Poll: Dems think sexual harassment is a bipartisan issue. Republicans think it’s just Dems.
In the midst of a firestorm over sexual misconduct allegations against powerful men in America, one poll shows how voters in both major parties see the issue — and it could spell trouble for Democrats.
According to a new HuffPost/YouGov poll released Monday evening, the majority of Democrats and Dem-leaning independents think that both Democrats and Republicans have a sexual harassment problem.
It’s a sharp contrast to the Republicans and Republican-leaning independents polled, who think that only the Democrats have a sexual harassment problem. But when it came to the GOP, the poll showed that a 43% plurality of Republicans and Republican-leaning Independents thought the party’s sexual harassment problem was not very serious or not serious at all.
Some will see the poll as a measure of how the American electorate is processing weeks and weeks of reports surfacing accusations of sexual misconduct against powerful men on both sides of the political spectrum. The spate began when the New York Times revealed decades of allegations against Hollywood producer and Democratic party donor Harvey Weinstein.
Immediately following that story’s publication, the Republican National Committee — joined by a coterie of outspoken conservatives that included the president’s own son — framed the Weinstein allegations as a major problem for Democrats, to whom the mogul had donated millions of dollars over about a 17-year period. It prompted many Democrats in Congress to donate the money they had received from Weinstein to nonprofits advancing women’s rights.
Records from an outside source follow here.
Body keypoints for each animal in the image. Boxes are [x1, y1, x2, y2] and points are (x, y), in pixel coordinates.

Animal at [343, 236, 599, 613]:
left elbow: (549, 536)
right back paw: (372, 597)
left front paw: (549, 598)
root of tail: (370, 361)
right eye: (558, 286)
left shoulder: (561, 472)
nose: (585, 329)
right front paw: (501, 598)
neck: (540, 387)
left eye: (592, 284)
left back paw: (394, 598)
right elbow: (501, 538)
Weeks after Democrats distanced themselves from the disgraced producer, women came forward to accuse controversial GOP Senate nominee Roy Moore of sexual misconduct when he was in his 30s and they were teenagers. As Doug Jones, Moore’s Democratic opponent, surged in the polls, Republicans in the Senate called on the former Chief Justice for the state of Alabama to step aside, many affirming that they believed the women accusing him.
But the worm would turn once again: As Democratic Sen. Al Franken and Rep. John Conyers found themselves accused of misconduct, some felt that Democratic leaders did not go far enough in their admonition of those men. In a much criticized Meet the Press appearance, House Minority Leader Nancy Pelosi defended Conyers’ record on women’s issues, lauding him as “an icon.”
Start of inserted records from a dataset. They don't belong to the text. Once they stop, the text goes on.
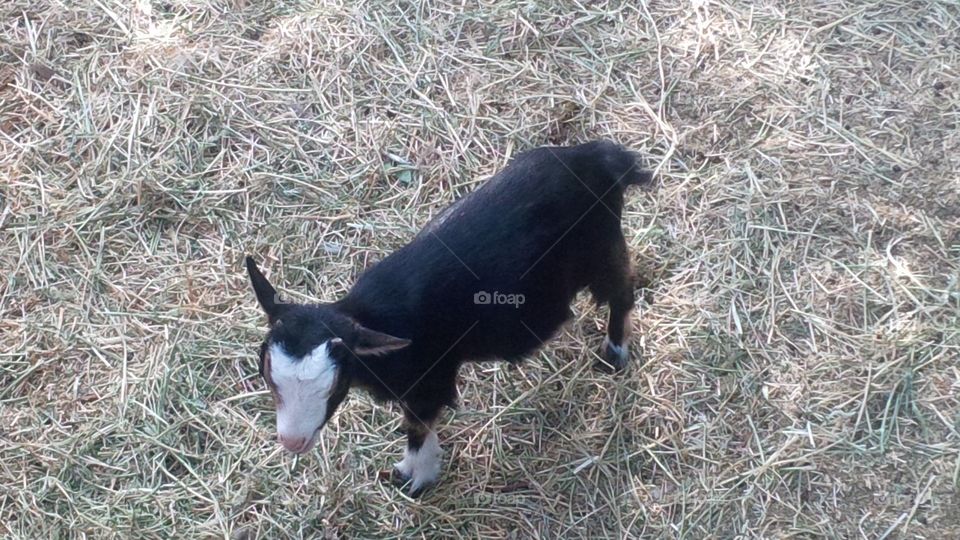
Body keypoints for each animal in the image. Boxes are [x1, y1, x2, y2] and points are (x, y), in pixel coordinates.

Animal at [245, 140, 653, 496]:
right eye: (269, 377)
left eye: (332, 386)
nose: (292, 441)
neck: (377, 324)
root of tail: (599, 156)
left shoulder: (430, 379)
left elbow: (417, 427)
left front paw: (415, 478)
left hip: (601, 249)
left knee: (621, 290)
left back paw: (614, 353)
In response, pundit Nate Silver criticized Democrats for ceding the moral high ground on sexual misconduct.
“Democrats have lost the thread on sexual harassment,” he tweeted Sunday. “You can debate Franken as being a marginal case, I guess. But the Conyers claims represent a serious abuse of power — one that required a legal settlement — and Pelosi doesn’t see them as a firing offense.”
Democrats “losing the thread” may in part explain why the first post-Thanksgiving Alabama poll shows Moore reversing his fortune: The beleaguered candidate now enjoys a small lead against Jones.